# [WHAT THIS TASK INVOLVES]
For this exercise, return the line containing "(10): 651-651" and every line after it through the end of the records below, without alteration.

━━━━━━━━━━━━━━━━━━━━

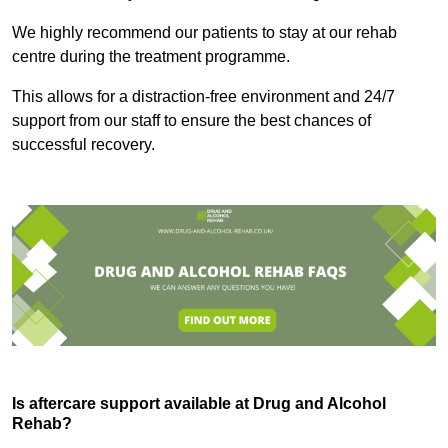
We highly recommend our patients to stay at our rehab
centre during the treatment programme.
This allows for a distraction-free environment and 24/7
support from our staff to ensure the best chances of
successful recovery.
Is aftercare support available at Drug and Alcohol
Rehab?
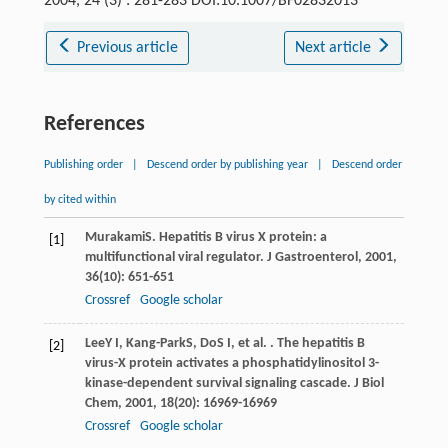
2004, 24 (3) : 281-283 DOI:10.1007/BF02832013
Previous article
Next article
References
Publishing order
|
Descend order by publishing year
|
Descend order
by cited within
Murakami
S
. Hepatitis B virus X protein: a
[1]
multifunctional viral regulator.
J Gastroenterol
,
2001
,
36
(10): 651-651
Crossref
Google scholar
Lee
Y I
,
Kang-Park
S
,
Do
S I
, et al. . The hepatitis B
[2]
virus-X protein activates a phosphatidylinositol 3-
kinase-dependent survival signaling cascade.
J Biol
Chem
,
2001
,
18
(20): 16969-16969
Crossref
Google scholar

━━━━━━━━━━━━━━━━━━━━

# [TASK RESULT]
(10): 651-651
Crossref
Google scholar
Lee
Y I
,
Kang-Park
S
,
Do
S I
, et al. . The hepatitis B
[2]
virus-X protein activates a phosphatidylinositol 3-
kinase-dependent survival signaling cascade.
J Biol
Chem
,
2001
,
18
(20): 16969-16969
Crossref
Google scholar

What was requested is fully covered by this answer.